Incidentally, the law was not rendered obsolete, in this sense, by the coming of another so-called “new testament law” (as it is almost universally taught today), but rather by the means of faith, which effectively saves and justifies men before God, “without the deeds of the law” (Rom. 3:28).  The law has not, however, become altogether “obsolete”.  God has always saved by faith, and ruled by law.  But in the New Covenant the law is written upon the heart and upon the mind, so that now, for those who are in Christ, there is a God-given affinity for His law. 
Outward vs. Inward Compulsion. “For sin shall not have dominion over you: for ye are not under the law, but under grace” (Rom. 6:14). Law compels men to submit to its demands in one’s own strength. “This do, and thou shalt live.” Or to put it another way, “This do, or else.” Grace working together with faith, by way of contrast, does not leave men in a state of lawlessness (as many ignorantly insinuate), but rather it constrains men (cf. II Cor. 5:14) to earnestly obey from within.  In the New Covenant faith is obedience.  “And this is His commandment, that we should believe on the name of His Son Jesus Christ, and love one another, as He gave us commandment” (I Jn. 3:23).  “This is the work of God, that you believe on Him (Christ) whom He (God) hath sent” (Jn. 6:29).
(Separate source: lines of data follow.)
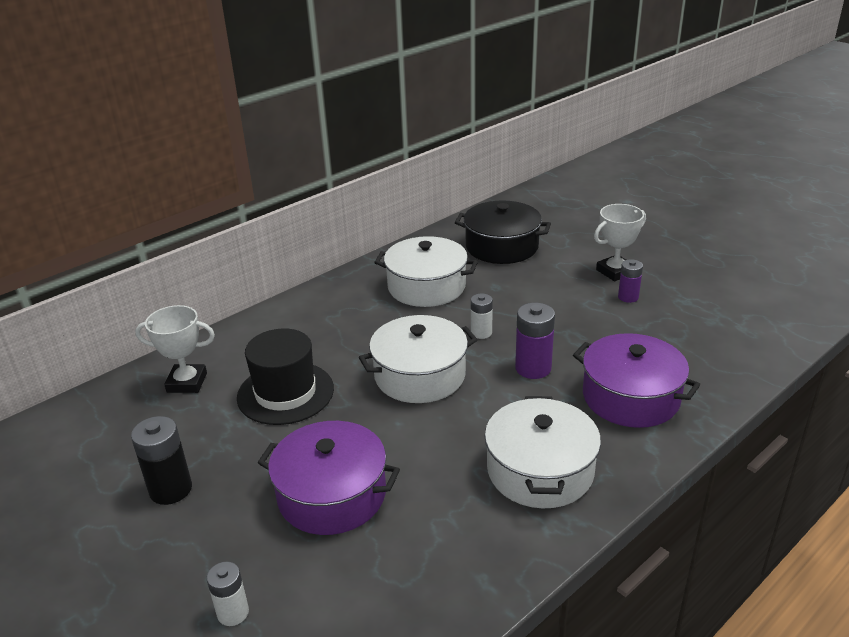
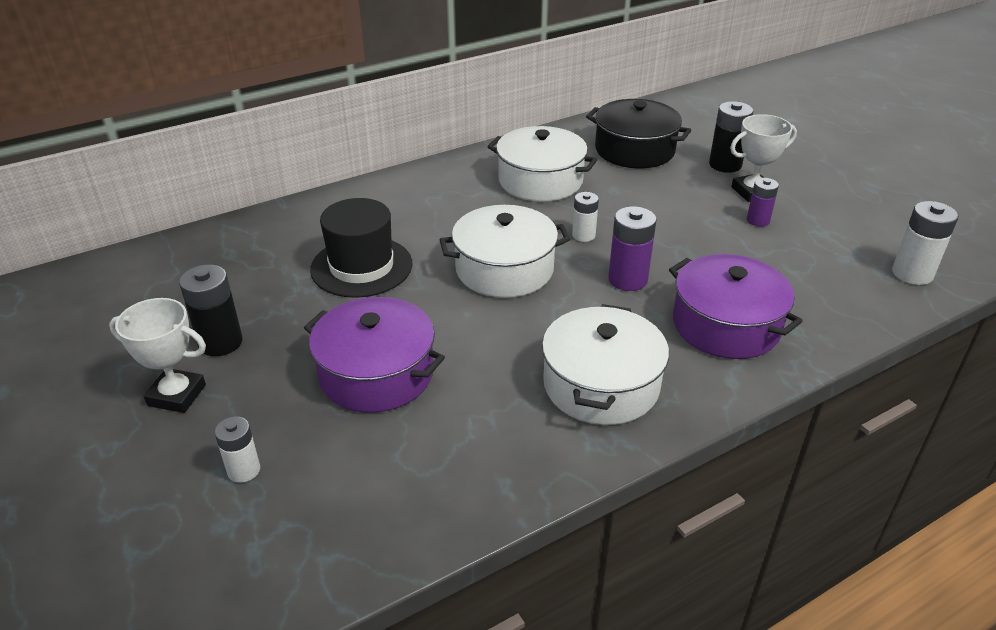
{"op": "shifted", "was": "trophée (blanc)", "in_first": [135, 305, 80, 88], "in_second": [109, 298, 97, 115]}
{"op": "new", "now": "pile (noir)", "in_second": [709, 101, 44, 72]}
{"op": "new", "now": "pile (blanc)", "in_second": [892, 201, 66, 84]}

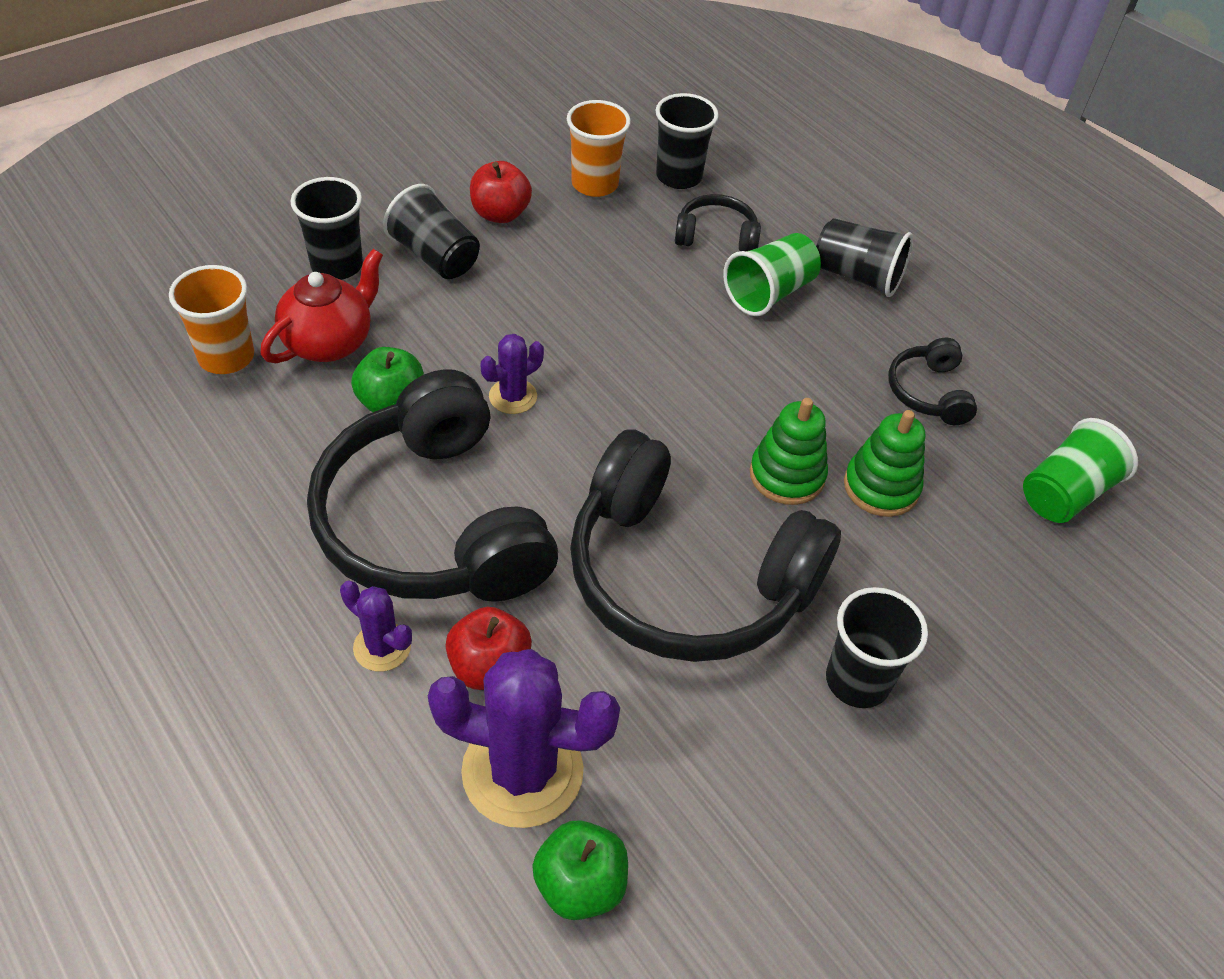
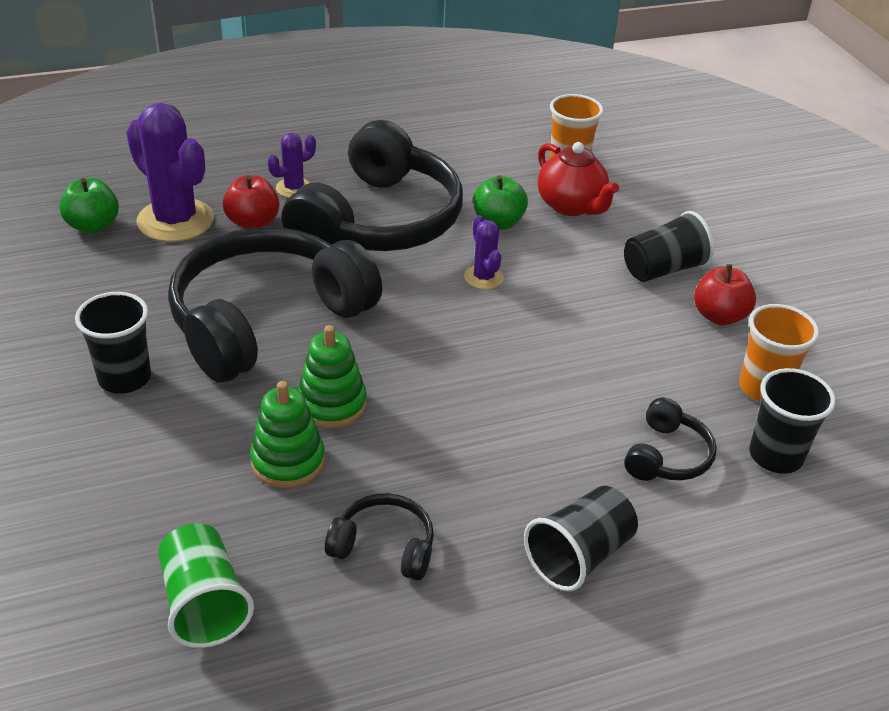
{"op": "rotated", "was": "cactus (violet)", "in_first": [428, 649, 192, 179], "in_second": [126, 103, 88, 139], "clockwise": -75}
{"op": "rotated", "was": "casque audio (noir)", "in_first": [307, 369, 251, 233], "in_second": [281, 120, 182, 131], "clockwise": 120}
{"op": "gone", "was": "gobelet (noir)", "in_first": [290, 177, 73, 103]}
{"op": "gone", "was": "gobelet (vert)", "in_first": [723, 233, 98, 83]}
Let us take a closer look at what grace does and is able to do both in and for men. It teaches us to effectively deny ungodliness and worldly lusts, and to live soberly, righteously, and godly in this present world, looking for the blessed Savior (cf. Tit. 2:11-13). (These are things, incidentally, that law could never get accomplished). Grace, when it is properly considered and received by men, becomes a much more effectual constrainer to do the will of God than any law ever was or could be!
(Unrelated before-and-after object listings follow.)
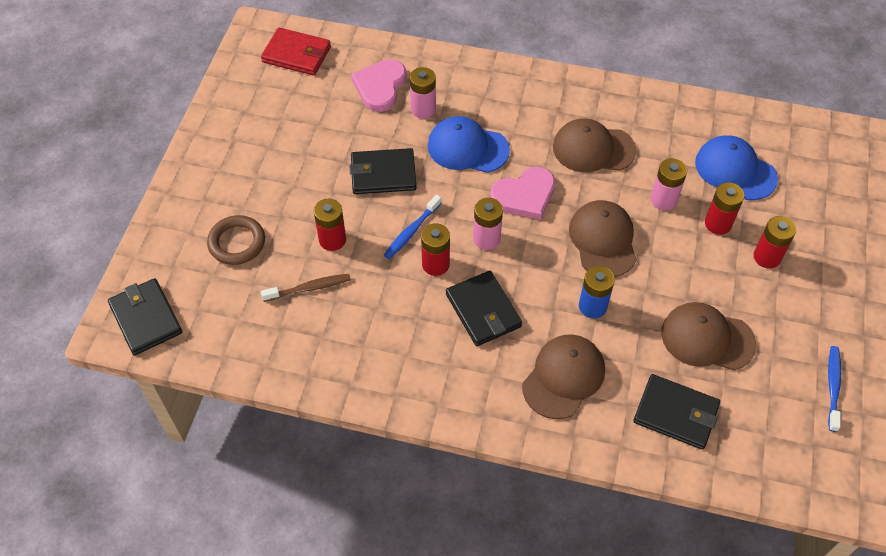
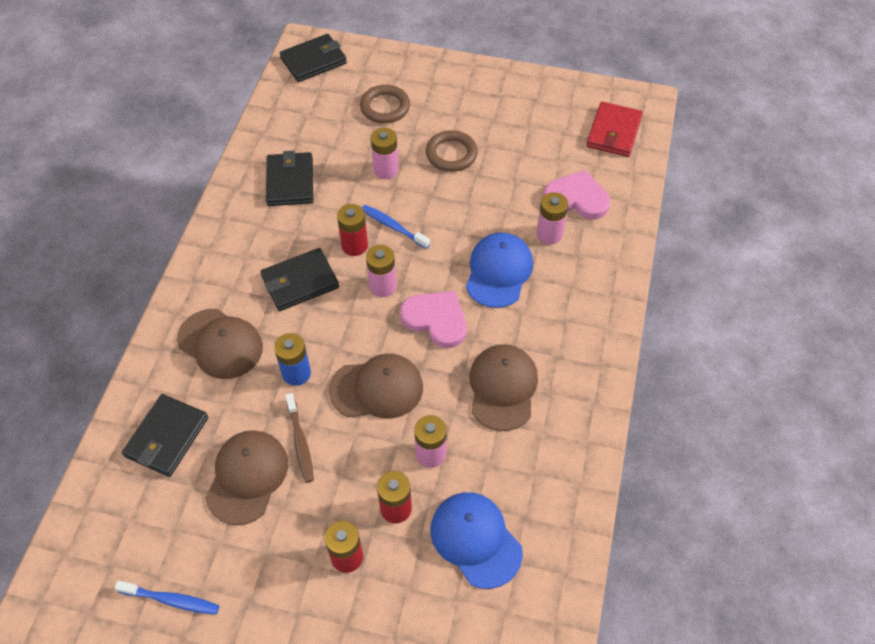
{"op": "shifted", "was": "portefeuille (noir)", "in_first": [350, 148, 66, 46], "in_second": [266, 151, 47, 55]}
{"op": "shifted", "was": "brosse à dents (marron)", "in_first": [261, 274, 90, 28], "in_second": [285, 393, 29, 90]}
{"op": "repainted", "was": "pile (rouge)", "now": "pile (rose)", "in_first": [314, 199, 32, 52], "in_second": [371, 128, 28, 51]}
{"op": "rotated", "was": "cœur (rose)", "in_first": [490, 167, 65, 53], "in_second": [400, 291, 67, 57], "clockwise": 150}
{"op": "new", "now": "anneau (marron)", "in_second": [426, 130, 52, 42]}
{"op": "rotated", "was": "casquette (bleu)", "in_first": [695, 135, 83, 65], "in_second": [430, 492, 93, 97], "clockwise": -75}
The Conclusion of the Matter. In conclusion, if men (whoever they are) are not convinced that they have sinned and come short of the glory of God, then they must yet serve their tenure under law, and the law will effectually convince them that they have, in fact, sinned, and are in desperate need of Jesus.  That is its appointed ministry.  But, on the other hand, if men are persuaded that they have transgressed God’s law and that they stand sorely in need of the Savior, then for them the law has already done its appointed work.
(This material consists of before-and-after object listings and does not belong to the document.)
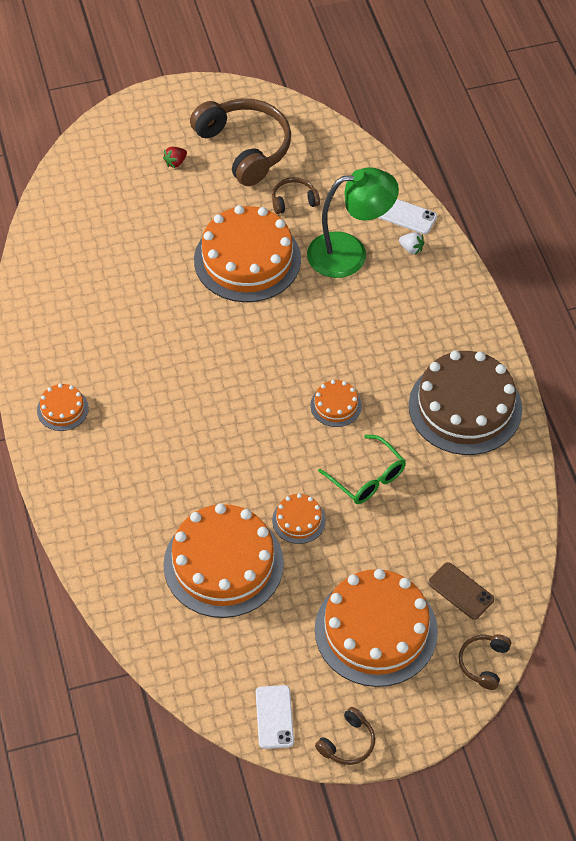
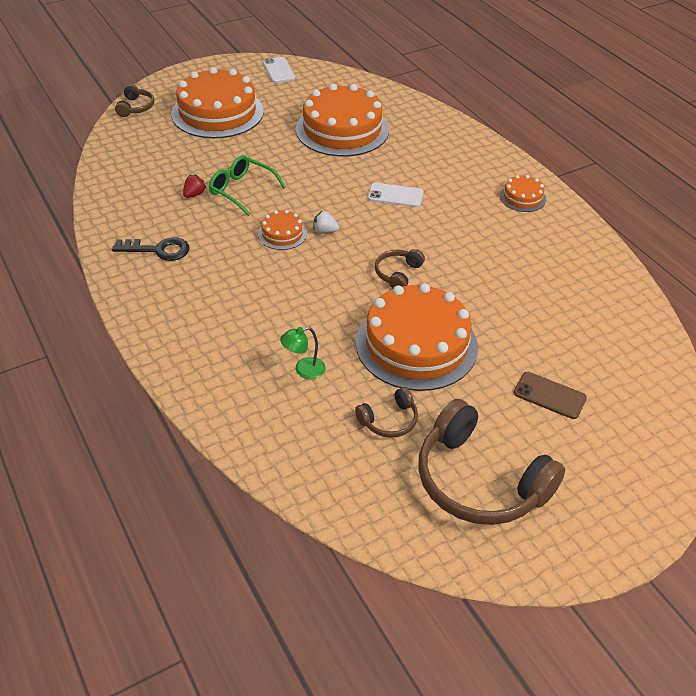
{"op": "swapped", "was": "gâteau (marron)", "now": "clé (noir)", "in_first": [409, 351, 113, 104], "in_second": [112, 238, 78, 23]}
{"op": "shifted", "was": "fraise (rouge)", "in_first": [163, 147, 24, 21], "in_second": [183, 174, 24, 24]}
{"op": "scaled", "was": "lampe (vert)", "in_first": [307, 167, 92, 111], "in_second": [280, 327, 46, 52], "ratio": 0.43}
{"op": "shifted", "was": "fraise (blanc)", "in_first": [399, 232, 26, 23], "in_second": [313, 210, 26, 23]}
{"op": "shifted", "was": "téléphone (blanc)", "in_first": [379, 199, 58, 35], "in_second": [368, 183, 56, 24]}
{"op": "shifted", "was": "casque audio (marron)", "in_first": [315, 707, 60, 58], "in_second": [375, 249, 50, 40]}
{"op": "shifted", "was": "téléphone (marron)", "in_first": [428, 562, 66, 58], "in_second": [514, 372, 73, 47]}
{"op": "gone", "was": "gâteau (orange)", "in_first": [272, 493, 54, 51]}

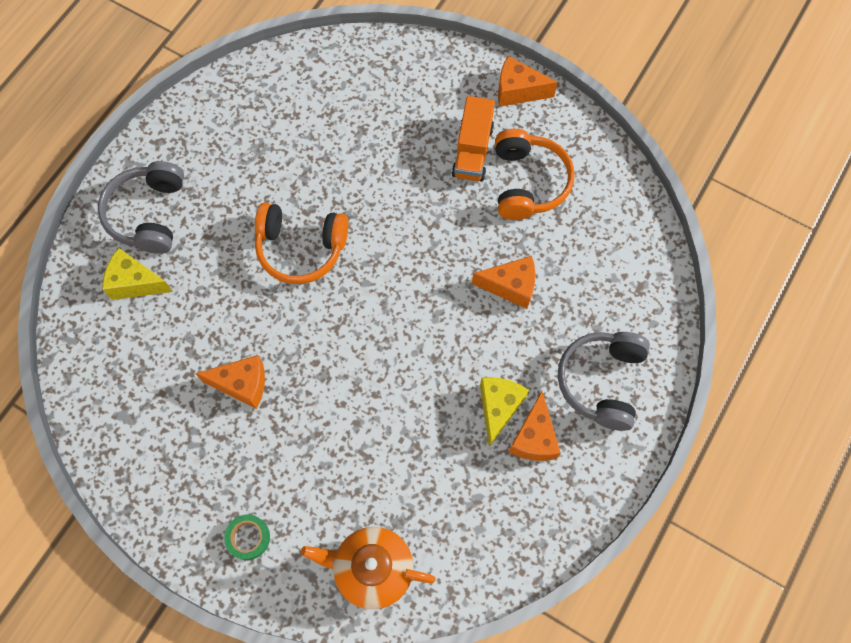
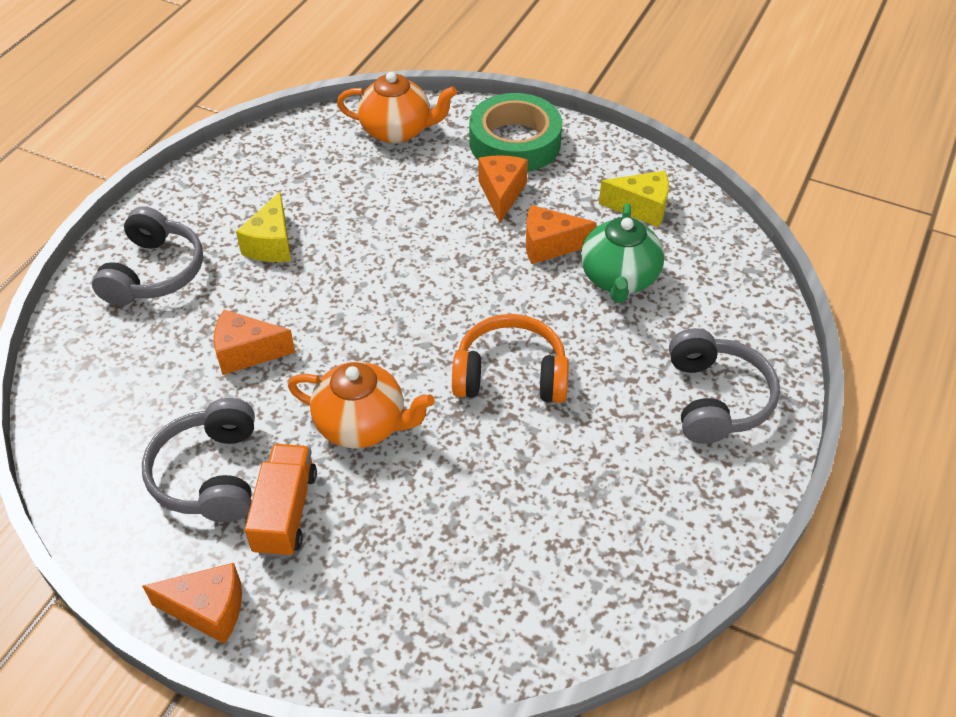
{"op": "repainted", "was": "casque audio (orange)", "now": "casque audio (gris)", "in_first": [495, 129, 80, 91], "in_second": [142, 398, 113, 124]}
{"op": "new", "now": "théière (orange)", "in_second": [288, 362, 147, 86]}
{"op": "scaled", "was": "ruban adhésif (vert)", "in_first": [224, 514, 46, 46], "in_second": [469, 93, 93, 79], "ratio": 2.26}
{"op": "shifted", "was": "fromage (orange)", "in_first": [509, 391, 52, 70], "in_second": [478, 155, 50, 68]}
{"op": "new", "now": "théière (vert)", "in_second": [581, 203, 83, 100]}
{"op": "shifted", "was": "fromage (jaune)", "in_first": [102, 248, 71, 52], "in_second": [599, 171, 70, 56]}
Let such ones as this, after having “obeyed the gospel” (Rom. 10:16; cf. Mk. 16:15-16; Acts 2:38; 22:16), earnestly devote themselves to “the substance of things hoped for, and the evidence of things not seen” (Heb. 11:1). Let them give themselves to believing “the record that God gave of His Son” (I Jn. 5:10-11) and the “exceeding great and precious promises,” that by these, they may be “partakers of the divine nature,” “having escaped the corruption that is in the world through lust” (II Pet. 1:4).  For men to conduct themselves in matters of self-interest and self-indulgence, after they have professed a good profession, would give evidence of the insincerity of the faith which they initially professed.   –Editor

Run, John, run! the law commands,
But gives me neither feet nor hands
The gospel speaks of better things,
It bids me fly, and gives me wings!

"Let your loins be girded about, and your lights burning;  and ye yourselves like unto men that wait for their lord, when he will return from the wedding; that when he cometh and knocketh, they may open unto him immediately" (Lk. 12:35-36).